Ailleurs, des expériences réussies
Ailleurs, il y a pourtant des expériences réussies. A commencer par le Québec, où une loi proactive, introduite en 1996 et renforcée en 2009, impose aux entreprises d’effectuer un exercice de comparaison d’emplois à prédominance féminine et masculine, et de revaloriser les emplois à prédominance féminine.

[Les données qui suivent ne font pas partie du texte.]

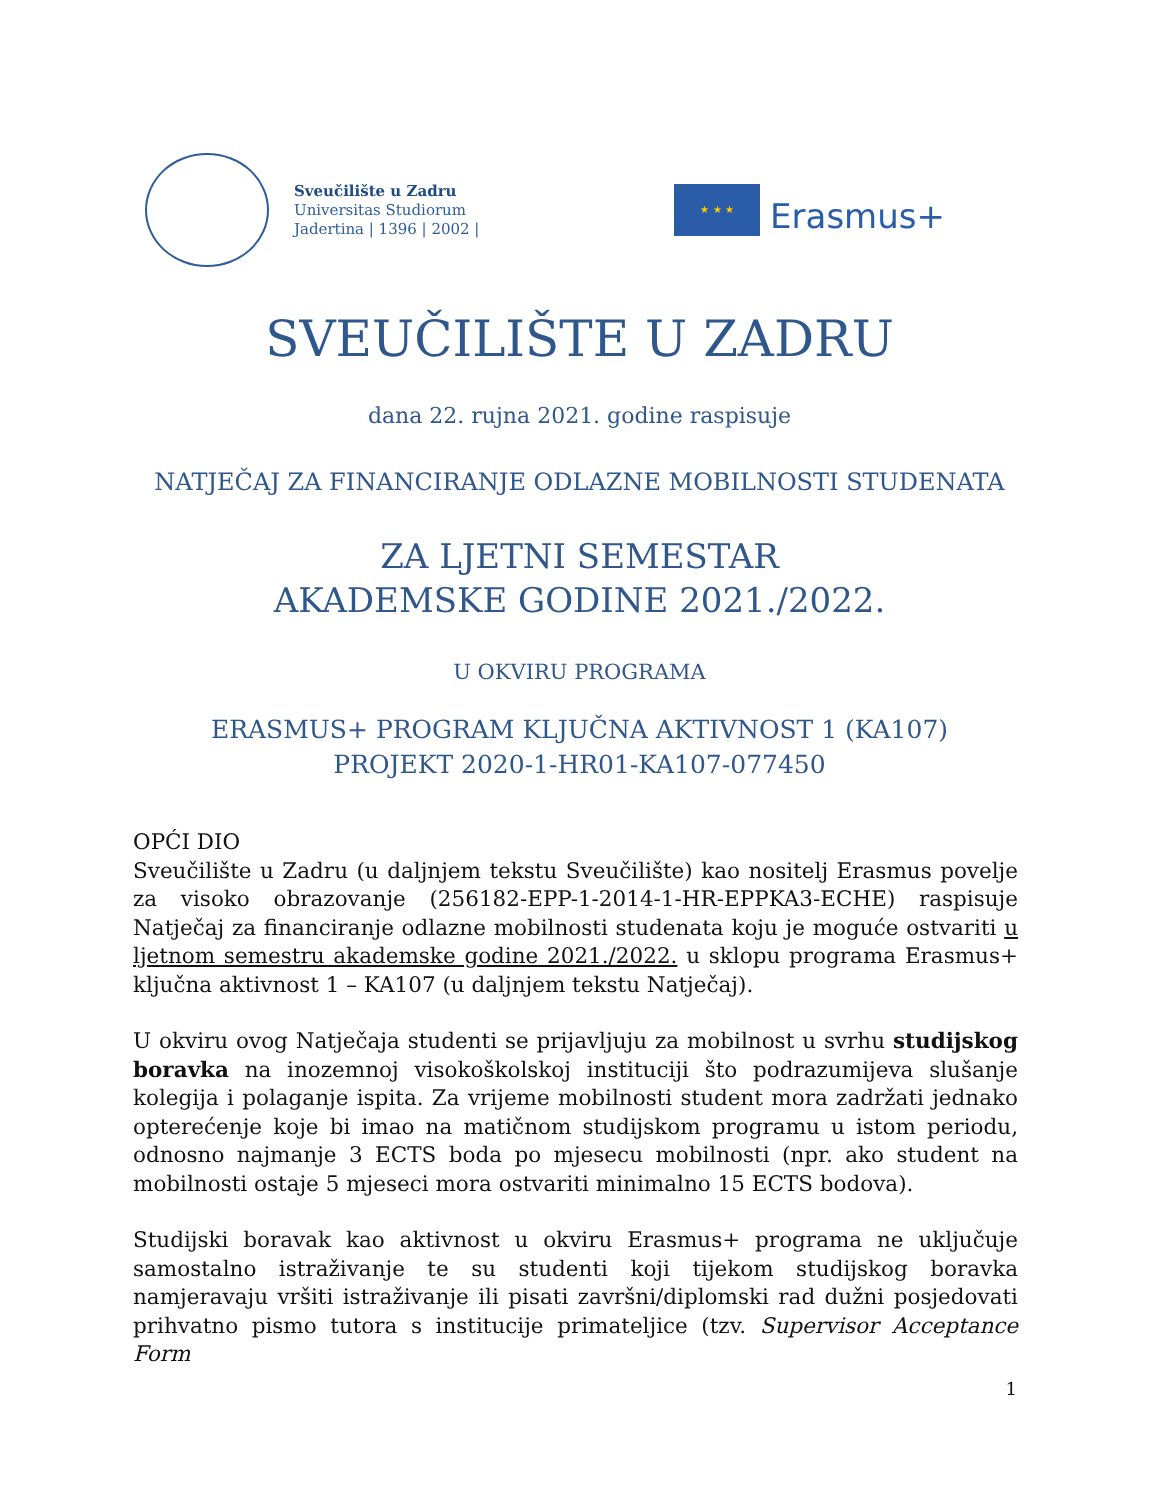Sveučilište u Zadru
Universitas Studiorum
Jadertina | 1396 | 2002 |
★ ★ ★
Erasmus+
SVEUČILIŠTE U ZADRU
dana 22. rujna 2021. godine raspisuje
NATJEČAJ ZA FINANCIRANJE ODLAZNE MOBILNOSTI STUDENATA
ZA LJETNI SEMESTAR
AKADEMSKE GODINE 2021./2022.
U OKVIRU PROGRAMA
ERASMUS+ PROGRAM KLJUČNA AKTIVNOST 1 (KA107)
PROJEKT 2020-1-HR01-KA107-077450
OPĆI DIO
Sveučilište u Zadru (u daljnjem tekstu Sveučilište) kao nositelj Erasmus povelje za visoko obrazovanje (256182-EPP-1-2014-1-HR-EPPKA3-ECHE) raspisuje Natječaj za financiranje odlazne mobilnosti studenata koju je moguće ostvariti u ljetnom semestru akademske godine 2021./2022. u sklopu programa Erasmus+ ključna aktivnost 1 – KA107 (u daljnjem tekstu Natječaj).
U okviru ovog Natječaja studenti se prijavljuju za mobilnost u svrhu studijskog boravka na inozemnoj visokoškolskoj instituciji što podrazumijeva slušanje kolegija i polaganje ispita. Za vrijeme mobilnosti student mora zadržati jednako opterećenje koje bi imao na matičnom studijskom programu u istom periodu, odnosno najmanje 3 ECTS boda po mjesecu mobilnosti (npr. ako student na mobilnosti ostaje 5 mjeseci mora ostvariti minimalno 15 ECTS bodova).
Studijski boravak kao aktivnost u okviru Erasmus+ programa ne uključuje samostalno istraživanje te su studenti koji tijekom studijskog boravka namjeravaju vršiti istraživanje ili pisati završni/diplomski rad dužni posjedovati prihvatno pismo tutora s institucije primateljice (tzv. Supervisor Acceptance Form
1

D’importantes revalorisations ont ainsi été accordées, notamment pour les infirmières.
De même, au Royaume-Uni, dans les années 1990, des actions portées par les syndicats devant les tribunaux, appuyées par un cadre législatif conséquent, ont permis d’obtenir des revalorisations du salaire de base des emplois féminisés peu qualifiés et à bas salaires, notamment dans le secteur hospitalier et dans les collectivités locales (cantinières et aides-soignantes, comparées à des jardiniers et brancardiers, voir l’ouvrage de Cécile Guillaume).
Citons enfin l’expérience menée au Portugal, entre 2005 à 2008, autour d’un programme intitulé « revaloriser le travail pour promouvoir l’égalité des sexes ». Il s’agissait de développer et de tester une méthode d’évaluation du travail non biaisée du point de vue du genre, dans le secteur de la restauration et des débits de boissons. Les femmes y occupent majoritairement les emplois de cuisinière ou d’aide cuisinière, tandis que les hommes sont majoritairement dans les emplois de serveur, pâtissier, chef pâtissier et chef cuisinier.
A l’aide de critères d’évaluation pondérés et d’un questionnaire soumis aux salariés sur les tâches exercées dans leur métier, certains emplois majoritairement occupés par des femmes ont été revalorisés (par exemple, les aides cuisinières) par rapport à d’autres majoritairement occupés par des hommes (par exemple, les serveurs) dans les entreprises de la branche.
Ce programme n’aurait pas vu le jour sans un partenariat tripartite : une organisation syndicale de salariés, une fédération d’employeurs et la Commission pour l’égalité en matière de travail et d’emploi (sous la supervision du ministère du Travail).
Ces expériences ont été souvent portées dans le secteur public où l’Etat en tant qu’employeur se doit de donner l’exemple. Or, en France, c’est tout l’inverse : la mise en œuvre des politiques d’égalité dans la fonction publique est très lente et il n’y a toujours pas de vraie volonté politique de faire appel à ce type de démarche de comparaison d’emplois, malgré de nombreux guides et travaux de recherches.